Distractor frequency analysis (DFA) is an in-house developed method for describing the likelihood that cohorts will select particular options within an MCQ. The class was divided into six groups based on overall exam or MCQ component mark, and the percentage of students in each sextile that choose each option was calculated and presented in an easy-to-interpret interface. Examples of outputs typical of high- and low-performing questions are shown in the Results. This type of analysis enabled us to investigate whether certain misconceptions (identified by a high proportion of students selecting a particular distractor) are more prevalent in different student cohorts. If distractors are each designed to test a specific common misconception, then it is beneficial to know which distractors are selected by each of the performance cohorts. For example, if a particular concept is only understood by the top cohort, with other groups primarily selecting one distractor, it would indicate that more attention needs to be given to this concept and the specific misconception targeted by the distractor. If a misconception was more prevalent in only the bottom cohort(s) as in Table 3, then perhaps a different remediation strategy might be used.

Results

Monitoring student contributions

A key component of our strategy to train students to become effective MCQ authors was to encourage them to provide timely, actionable feedback and was therefore our focus in Cycles 1 and 2. PeerWise provides a report that collates all the contributions (questions, comments and replies) from one student on one page. It takes about 30 s to scan the comments and confirm their usefulness or otherwise (Figure 2).

::::

» **PROMPT 1**: Which kinds of student contributions does the source extract say the PeerWise report collates onto one page?
» **PROMPT 2**: Set down the source extract word for word from "Monitoring student contributions" to "otherwise (Figure 2).".

::::

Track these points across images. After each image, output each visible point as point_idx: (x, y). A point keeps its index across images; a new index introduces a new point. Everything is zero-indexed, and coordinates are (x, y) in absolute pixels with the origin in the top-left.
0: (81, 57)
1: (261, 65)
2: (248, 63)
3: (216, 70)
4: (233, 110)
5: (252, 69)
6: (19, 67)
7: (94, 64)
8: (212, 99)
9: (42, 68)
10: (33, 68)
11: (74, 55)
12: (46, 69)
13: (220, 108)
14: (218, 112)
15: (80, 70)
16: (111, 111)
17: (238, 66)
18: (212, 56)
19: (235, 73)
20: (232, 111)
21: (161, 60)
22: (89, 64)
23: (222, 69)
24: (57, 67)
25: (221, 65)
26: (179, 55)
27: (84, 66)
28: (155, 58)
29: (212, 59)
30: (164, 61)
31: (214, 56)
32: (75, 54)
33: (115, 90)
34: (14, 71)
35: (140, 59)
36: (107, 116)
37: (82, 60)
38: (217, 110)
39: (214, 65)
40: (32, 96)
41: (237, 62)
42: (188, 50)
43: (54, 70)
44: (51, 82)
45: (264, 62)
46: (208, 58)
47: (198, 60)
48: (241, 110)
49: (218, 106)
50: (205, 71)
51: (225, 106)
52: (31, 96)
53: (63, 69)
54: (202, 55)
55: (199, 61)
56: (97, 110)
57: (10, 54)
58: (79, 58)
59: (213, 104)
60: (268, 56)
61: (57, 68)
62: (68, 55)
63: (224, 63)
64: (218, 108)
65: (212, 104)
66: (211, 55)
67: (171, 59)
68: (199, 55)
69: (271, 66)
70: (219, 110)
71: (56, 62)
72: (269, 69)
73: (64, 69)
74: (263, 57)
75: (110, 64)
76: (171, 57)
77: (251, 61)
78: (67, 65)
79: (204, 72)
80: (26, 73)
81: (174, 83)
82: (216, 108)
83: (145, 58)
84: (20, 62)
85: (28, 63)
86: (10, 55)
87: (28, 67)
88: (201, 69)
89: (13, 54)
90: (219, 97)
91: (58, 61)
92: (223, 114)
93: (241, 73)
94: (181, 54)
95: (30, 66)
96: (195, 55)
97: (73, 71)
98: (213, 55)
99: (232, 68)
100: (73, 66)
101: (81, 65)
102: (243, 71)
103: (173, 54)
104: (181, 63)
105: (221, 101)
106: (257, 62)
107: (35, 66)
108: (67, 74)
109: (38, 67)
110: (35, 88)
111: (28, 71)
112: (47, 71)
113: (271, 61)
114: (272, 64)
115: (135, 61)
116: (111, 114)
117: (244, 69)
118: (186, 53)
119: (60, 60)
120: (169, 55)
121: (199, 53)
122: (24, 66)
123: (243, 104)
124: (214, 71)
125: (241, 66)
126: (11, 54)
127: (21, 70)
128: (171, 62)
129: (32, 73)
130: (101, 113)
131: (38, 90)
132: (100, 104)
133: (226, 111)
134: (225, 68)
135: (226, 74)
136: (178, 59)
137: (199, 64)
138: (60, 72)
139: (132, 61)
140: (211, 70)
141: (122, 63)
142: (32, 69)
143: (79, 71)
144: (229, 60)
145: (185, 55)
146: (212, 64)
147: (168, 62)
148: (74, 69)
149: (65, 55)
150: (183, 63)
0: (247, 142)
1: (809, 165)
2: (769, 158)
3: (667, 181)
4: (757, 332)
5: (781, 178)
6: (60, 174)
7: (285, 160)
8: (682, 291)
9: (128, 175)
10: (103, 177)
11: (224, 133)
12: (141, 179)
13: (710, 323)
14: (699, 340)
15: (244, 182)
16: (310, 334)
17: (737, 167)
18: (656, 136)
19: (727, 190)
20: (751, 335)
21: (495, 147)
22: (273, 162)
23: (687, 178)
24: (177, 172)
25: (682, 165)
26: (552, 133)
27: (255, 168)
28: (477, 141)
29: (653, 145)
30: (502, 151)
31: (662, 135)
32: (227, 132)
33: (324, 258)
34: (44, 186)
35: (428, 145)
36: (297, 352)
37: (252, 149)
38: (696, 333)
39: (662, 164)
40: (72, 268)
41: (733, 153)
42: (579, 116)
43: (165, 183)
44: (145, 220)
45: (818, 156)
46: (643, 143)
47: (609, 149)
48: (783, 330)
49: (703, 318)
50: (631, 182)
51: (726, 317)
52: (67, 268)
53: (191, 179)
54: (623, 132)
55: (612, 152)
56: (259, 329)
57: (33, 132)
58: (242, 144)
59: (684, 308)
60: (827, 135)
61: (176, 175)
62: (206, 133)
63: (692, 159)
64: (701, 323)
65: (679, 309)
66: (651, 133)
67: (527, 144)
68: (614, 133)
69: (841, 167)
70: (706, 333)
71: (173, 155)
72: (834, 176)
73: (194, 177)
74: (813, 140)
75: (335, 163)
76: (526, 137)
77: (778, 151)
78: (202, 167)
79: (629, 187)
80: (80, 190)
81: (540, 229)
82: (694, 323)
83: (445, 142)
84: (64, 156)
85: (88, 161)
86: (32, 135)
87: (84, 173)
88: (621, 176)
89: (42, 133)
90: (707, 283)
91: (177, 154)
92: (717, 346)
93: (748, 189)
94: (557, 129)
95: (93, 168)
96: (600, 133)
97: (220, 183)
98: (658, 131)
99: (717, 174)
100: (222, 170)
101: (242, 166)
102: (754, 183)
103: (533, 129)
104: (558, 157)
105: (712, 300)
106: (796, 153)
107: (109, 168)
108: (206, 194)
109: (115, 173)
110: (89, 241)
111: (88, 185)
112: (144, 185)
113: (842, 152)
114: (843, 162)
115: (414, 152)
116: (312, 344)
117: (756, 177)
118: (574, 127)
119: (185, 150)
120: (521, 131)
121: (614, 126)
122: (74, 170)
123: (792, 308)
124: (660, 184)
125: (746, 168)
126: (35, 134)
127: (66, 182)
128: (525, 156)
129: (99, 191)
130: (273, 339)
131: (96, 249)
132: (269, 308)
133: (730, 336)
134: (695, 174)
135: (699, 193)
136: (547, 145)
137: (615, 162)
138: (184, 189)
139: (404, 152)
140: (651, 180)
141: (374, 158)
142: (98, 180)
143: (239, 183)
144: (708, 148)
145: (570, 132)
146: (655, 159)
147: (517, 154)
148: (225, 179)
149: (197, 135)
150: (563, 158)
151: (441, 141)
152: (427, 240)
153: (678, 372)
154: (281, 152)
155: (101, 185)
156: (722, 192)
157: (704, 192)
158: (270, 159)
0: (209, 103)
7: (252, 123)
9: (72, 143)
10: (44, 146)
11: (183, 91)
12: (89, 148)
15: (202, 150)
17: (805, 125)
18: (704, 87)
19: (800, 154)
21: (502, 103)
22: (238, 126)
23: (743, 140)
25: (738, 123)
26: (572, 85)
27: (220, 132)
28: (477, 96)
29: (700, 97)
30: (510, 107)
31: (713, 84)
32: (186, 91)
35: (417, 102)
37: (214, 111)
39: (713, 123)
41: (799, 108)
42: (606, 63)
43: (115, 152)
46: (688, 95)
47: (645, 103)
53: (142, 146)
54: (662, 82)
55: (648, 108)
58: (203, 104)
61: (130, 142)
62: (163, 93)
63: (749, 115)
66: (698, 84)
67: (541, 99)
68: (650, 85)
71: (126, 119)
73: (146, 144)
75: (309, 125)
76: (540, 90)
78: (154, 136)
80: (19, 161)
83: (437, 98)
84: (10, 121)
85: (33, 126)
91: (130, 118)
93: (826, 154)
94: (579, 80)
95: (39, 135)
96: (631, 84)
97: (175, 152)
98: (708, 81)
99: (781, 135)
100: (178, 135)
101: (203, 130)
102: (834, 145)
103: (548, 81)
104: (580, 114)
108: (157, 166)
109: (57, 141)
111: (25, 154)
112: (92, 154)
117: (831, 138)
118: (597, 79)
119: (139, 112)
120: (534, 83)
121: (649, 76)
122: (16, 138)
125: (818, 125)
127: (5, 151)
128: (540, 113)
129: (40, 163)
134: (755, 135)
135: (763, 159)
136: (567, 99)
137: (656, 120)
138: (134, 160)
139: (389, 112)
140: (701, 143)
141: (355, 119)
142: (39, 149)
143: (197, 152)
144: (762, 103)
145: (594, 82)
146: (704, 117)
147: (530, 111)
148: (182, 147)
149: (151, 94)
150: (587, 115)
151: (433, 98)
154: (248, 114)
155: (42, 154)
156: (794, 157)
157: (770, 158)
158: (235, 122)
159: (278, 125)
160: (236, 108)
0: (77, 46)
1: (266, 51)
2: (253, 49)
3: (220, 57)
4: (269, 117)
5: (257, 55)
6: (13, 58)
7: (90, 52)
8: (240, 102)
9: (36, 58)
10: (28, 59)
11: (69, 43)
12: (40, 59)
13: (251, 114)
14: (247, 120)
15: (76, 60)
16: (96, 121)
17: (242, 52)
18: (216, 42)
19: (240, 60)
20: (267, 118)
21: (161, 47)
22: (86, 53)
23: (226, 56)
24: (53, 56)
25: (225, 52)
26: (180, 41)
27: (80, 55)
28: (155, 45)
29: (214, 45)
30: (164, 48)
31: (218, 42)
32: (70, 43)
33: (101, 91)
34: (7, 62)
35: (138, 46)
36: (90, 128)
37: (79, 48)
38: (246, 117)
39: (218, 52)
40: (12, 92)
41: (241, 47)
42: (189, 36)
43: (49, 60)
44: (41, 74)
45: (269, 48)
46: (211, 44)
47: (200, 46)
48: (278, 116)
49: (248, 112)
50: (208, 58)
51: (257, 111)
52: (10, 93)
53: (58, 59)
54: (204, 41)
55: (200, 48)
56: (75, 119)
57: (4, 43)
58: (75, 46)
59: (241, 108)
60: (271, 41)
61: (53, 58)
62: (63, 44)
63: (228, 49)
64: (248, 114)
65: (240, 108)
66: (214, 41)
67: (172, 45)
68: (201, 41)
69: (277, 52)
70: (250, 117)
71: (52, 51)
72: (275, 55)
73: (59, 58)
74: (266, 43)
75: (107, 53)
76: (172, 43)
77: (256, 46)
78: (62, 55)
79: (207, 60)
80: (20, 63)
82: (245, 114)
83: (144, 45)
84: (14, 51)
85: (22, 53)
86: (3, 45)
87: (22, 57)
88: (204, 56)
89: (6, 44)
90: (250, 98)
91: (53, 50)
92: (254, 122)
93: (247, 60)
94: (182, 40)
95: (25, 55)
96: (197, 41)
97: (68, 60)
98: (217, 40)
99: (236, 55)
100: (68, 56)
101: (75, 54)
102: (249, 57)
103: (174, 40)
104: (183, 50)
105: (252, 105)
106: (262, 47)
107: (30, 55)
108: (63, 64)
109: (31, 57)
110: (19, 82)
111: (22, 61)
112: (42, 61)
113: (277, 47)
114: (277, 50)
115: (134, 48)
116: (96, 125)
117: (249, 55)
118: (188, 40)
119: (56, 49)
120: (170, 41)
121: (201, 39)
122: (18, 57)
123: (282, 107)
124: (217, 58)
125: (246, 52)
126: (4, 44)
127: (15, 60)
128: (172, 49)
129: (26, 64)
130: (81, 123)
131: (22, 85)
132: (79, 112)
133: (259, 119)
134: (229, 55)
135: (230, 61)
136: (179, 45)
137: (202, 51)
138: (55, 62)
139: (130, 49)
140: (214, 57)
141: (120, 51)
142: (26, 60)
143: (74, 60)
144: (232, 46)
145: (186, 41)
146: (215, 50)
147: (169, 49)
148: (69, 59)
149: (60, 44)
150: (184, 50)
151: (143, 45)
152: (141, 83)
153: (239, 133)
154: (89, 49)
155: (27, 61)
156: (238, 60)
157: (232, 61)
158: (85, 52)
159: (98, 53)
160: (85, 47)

::::

» **WRITTEN RESPONSE 1**: Questions, comments and replies.

» **WRITTEN RESPONSE 2**:
Monitoring student contributions

A key component of our strategy to train students to become effective MCQ authors was to encourage them to provide timely, actionable feedback and was therefore our focus in Cycles 1 and 2. PeerWise provides a report that collates all the contributions (questions, comments and replies) from one student on one page. It takes about 30 s to scan the comments and confirm their usefulness or otherwise (Figure 2).